=== The input ===
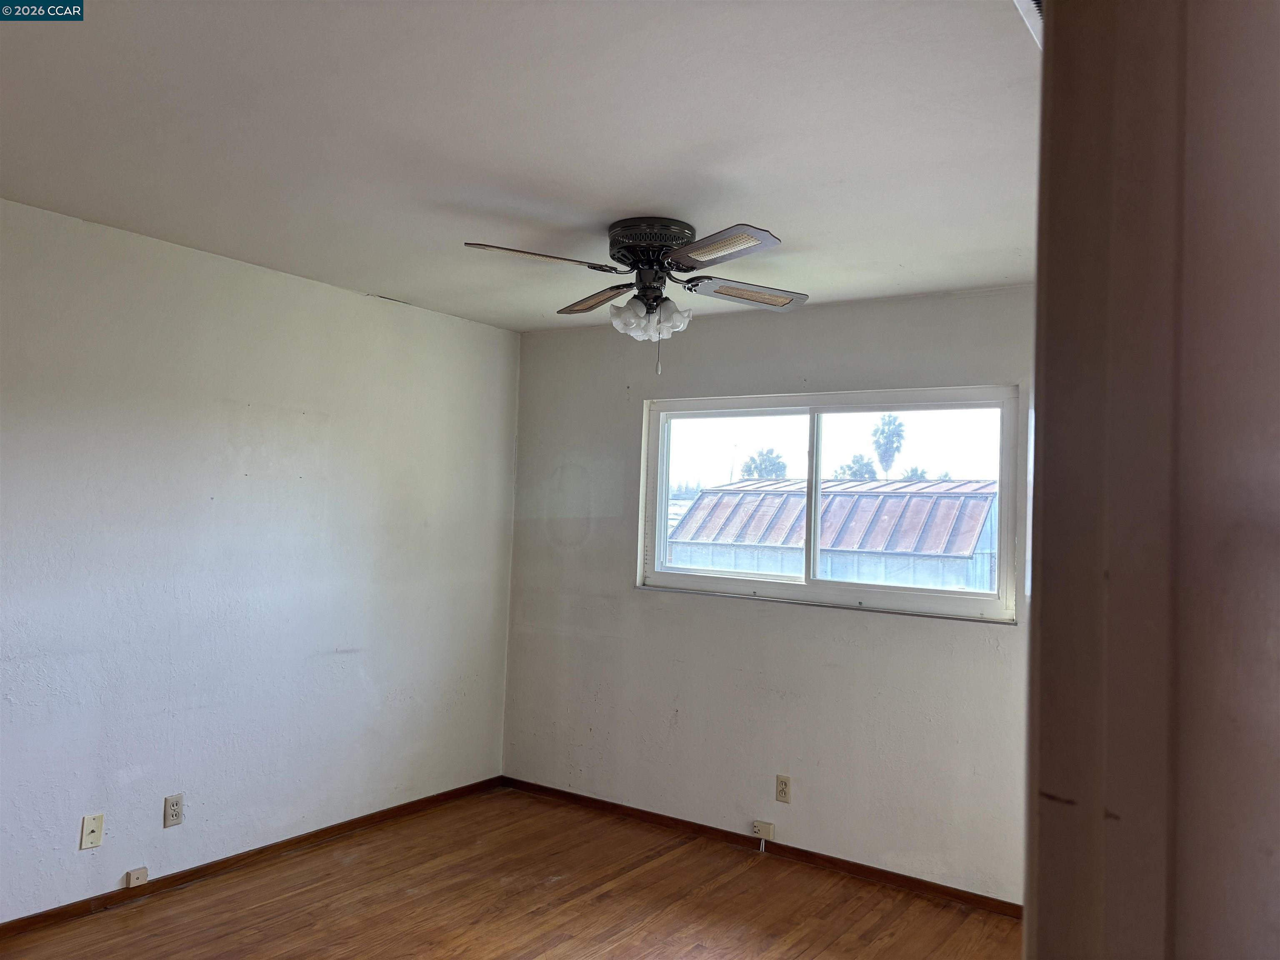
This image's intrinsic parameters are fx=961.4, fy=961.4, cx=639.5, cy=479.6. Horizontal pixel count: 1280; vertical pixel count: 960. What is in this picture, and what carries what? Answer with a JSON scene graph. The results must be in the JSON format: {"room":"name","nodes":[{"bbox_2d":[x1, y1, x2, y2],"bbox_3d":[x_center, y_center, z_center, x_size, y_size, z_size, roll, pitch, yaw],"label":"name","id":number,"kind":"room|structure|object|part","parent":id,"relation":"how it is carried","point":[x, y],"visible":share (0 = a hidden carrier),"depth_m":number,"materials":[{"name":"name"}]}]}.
{"room":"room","nodes":[
{"label":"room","id":0,"kind":"room"},
{"bbox_2d":[0,195,519,921],"bbox_3d":[-2.018,0.311,3.442,0.159,2.458,4.696,0,-3,35],"label":"left wall","id":1,"kind":"structure","parent":0,"point":[438,318],"depth_m":3.82,"materials":[{"name":"white paint"}]},
{"bbox_2d":[78,812,104,849],"bbox_3d":[-1.937,1.245,3.404,0.016,0.114,0.069,0,-3,35],"label":"wall plate","id":2,"kind":"object","parent":1,"relation":"attached to","point":[88,829],"visible":0.99,"depth_m":3.40,"materials":[{"name":"plastic"}]},
{"bbox_2d":[124,866,148,886],"bbox_3d":[-1.861,1.468,3.554,0.028,0.054,0.065,0,-3,35],"label":"phone jack","id":3,"kind":"object","parent":1,"relation":"attached to","point":[141,875],"visible":0.99,"depth_m":3.55,"materials":[{"name":"beige plastic"}]},
{"bbox_2d":[163,793,183,827],"bbox_3d":[-1.773,1.259,3.660,0.009,0.114,0.071,0,-3,35],"label":"wall socket","id":4,"kind":"object","parent":1,"relation":"attached to","point":[173,810],"visible":0.99,"depth_m":3.66,"materials":[{"name":"plastic"}]},
{"bbox_2d":[0,776,502,939],"bbox_3d":[-1.904,1.511,3.467,0.013,0.065,4.195,0,-3,35],"label":"baseboard","id":5,"kind":"structure","parent":1,"relation":"attached to","point":[372,818],"depth_m":3.82,"materials":[{"name":"brown wood"}]},
{"bbox_2d":[0,787,1027,959],"bbox_3d":[-0.352,1.588,1.956,4.404,0.105,4.964,0,-3,35],"label":"floor","id":6,"kind":"structure","parent":0,"point":[165,902],"depth_m":3.62,"materials":[{"name":"brown wood"}]},
{"bbox_2d":[0,0,1037,330],"bbox_3d":[-0.222,-0.953,2.257,4.249,0.118,4.776,0,-3,35],"label":"ceiling","id":7,"kind":"structure","parent":0,"point":[658,203],"depth_m":2.48,"materials":[{"name":"white paint"}]},
{"bbox_2d":[465,219,807,375],"bbox_3d":[0.038,-0.600,3.268,1.088,0.504,1.099,2,-2,10],"label":"ceiling fan","id":8,"kind":"object","parent":7,"relation":"attached to","point":[656,246],"visible":0.99,"depth_m":3.20,"materials":[{"name":"metal"}]},
{"bbox_3d":[-0.321,-0.686,2.984,0.347,0.045,0.411,0,-3,35],"label":"blade","id":9,"kind":"part","parent":8,"relation":"part of","materials":[{"name":"wood"}]},
{"bbox_3d":[-0.148,-0.649,3.499,0.425,0.044,0.293,0,-3,35],"label":"blade","id":10,"kind":"part","parent":8,"relation":"part of","materials":[{"name":"brown wood"}]},
{"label":"shade","id":11,"kind":"part","parent":8,"relation":"part of","materials":[{"name":"white glass"}]},
{"bbox_3d":[0.031,-0.554,3.312,0.217,0.122,0.189,0,-3,24],"label":"shades","id":12,"kind":"part","parent":8,"relation":"part of","materials":[{"name":"glass"}]},
{"bbox_3d":[0.039,-0.791,3.323,0.303,0.127,0.303,0,-3,35],"label":"motor housing","id":13,"kind":"part","parent":8,"relation":"part of","materials":[{"name":"metal"}]},
{"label":"shade","id":14,"kind":"part","parent":8,"relation":"part of","materials":[{"name":"white glass"}]},
{"bbox_3d":[0.219,-0.671,2.826,0.428,0.039,0.348,0,-3,35],"label":"blade","id":15,"kind":"part","parent":8,"relation":"part of","materials":[{"name":"brown wood"}]},
{"bbox_3d":[0.373,-0.637,3.291,0.325,0.042,0.417,0,-3,35],"label":"blade","id":16,"kind":"part","parent":8,"relation":"part of","materials":[{"name":"wood"}]},
{"bbox_2d":[1012,0,1043,45],"bbox_3d":[0.818,-0.872,1.699,0.305,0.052,0.434,0,-3,35],"label":"ceiling vent","id":17,"kind":"object","parent":7,"relation":"attached to","point":[1032,3],"visible":0.2,"depth_m":1.79,"materials":[{"name":"white metal"}]},
{"bbox_2d":[502,280,1034,904],"bbox_3d":[0.880,0.444,4.207,3.882,2.466,0.159,0,-3,35],"label":"back wall","id":18,"kind":"structure","parent":0,"point":[894,627],"depth_m":4.32,"materials":[{"name":"paint"}]},
{"bbox_2d":[497,775,1023,918],"bbox_3d":[0.591,1.631,4.244,3.334,0.063,0.013,0,-3,35],"label":"baseboard","id":19,"kind":"structure","parent":18,"relation":"attached to","point":[650,813],"depth_m":4.21,"materials":[{"name":"brown wood"}]},
{"bbox_2d":[751,820,774,839],"bbox_3d":[0.544,1.546,4.246,0.088,0.064,0.027,0,-3,35],"label":"phone jack","id":20,"kind":"object","parent":18,"relation":"attached to","point":[769,826],"visible":0.99,"depth_m":4.24,"materials":[{"name":"plastic"}]},
{"bbox_2d":[775,774,791,803],"bbox_3d":[0.630,1.359,4.230,0.070,0.115,0.008,0,-3,35],"label":"wall socket","id":21,"kind":"object","parent":18,"relation":"attached to","point":[785,786],"visible":0.99,"depth_m":4.23,"materials":[{"name":"beige plastic"}]},
{"bbox_2d":[636,385,1021,623],"bbox_3d":[0.783,0.094,4.364,1.842,0.943,0.108,0,-3,35],"label":"window","id":22,"kind":"structure","parent":18,"relation":"in","point":[820,455],"depth_m":4.31,"materials":[{"name":"clear glass"}]},
{"bbox_3d":[0.444,0.115,4.712,0.849,0.887,0.050,0,-3,35],"label":"pane","id":23,"kind":"part","parent":22,"relation":"part of","materials":[{"name":"glass"}]},
{"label":"mullion","id":24,"kind":"part","parent":22,"relation":"part of","materials":[{"name":"white plastic"}]},
{"bbox_3d":[1.174,0.129,4.303,0.875,0.889,0.041,0,-3,35],"label":"pane","id":25,"kind":"part","parent":22,"relation":"part of","materials":[{"name":"clear glass"}]},
{"bbox_2d":[1024,0,1279,959],"bbox_3d":[0.514,0.378,0.583,0.472,2.269,0.528,0,-3,35],"label":"door frame","id":26,"kind":"structure","parent":0,"point":[1037,383],"depth_m":0.61,"materials":[{"name":"paint"}]},
{"label":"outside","id":27,"kind":"structure","parent":0,"visible":0},
{"label":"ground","id":28,"kind":"structure","parent":27,"visible":0},
{"bbox_2d":[740,447,788,478],"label":"tree","id":29,"kind":"object","parent":28,"relation":"on","point":[761,469],"visible":0.48,"materials":[{"name":"green plant"}]},
{"bbox_2d":[665,476,1002,592],"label":"shed","id":30,"kind":"structure","parent":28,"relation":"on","point":[703,504],"materials":[{"name":"metal"}]},
{"bbox_2d":[833,454,877,480],"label":"tree","id":31,"kind":"object","parent":28,"relation":"on","point":[854,471],"visible":0.4,"materials":[{"name":"green plant"}]},
{"bbox_2d":[870,415,906,477],"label":"tree","id":32,"kind":"object","parent":28,"relation":"on","point":[899,426],"visible":0.82,"materials":[{"name":"green plant"}]},
{"bbox_2d":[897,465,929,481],"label":"tree","id":33,"kind":"object","parent":28,"relation":"on","point":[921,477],"visible":0.25,"materials":[{"name":"green plant"}]}
]}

=== What this task involves ===
Within the entries above, work out the number of lines that include the string "beige" and give only that.

=== Result ===
2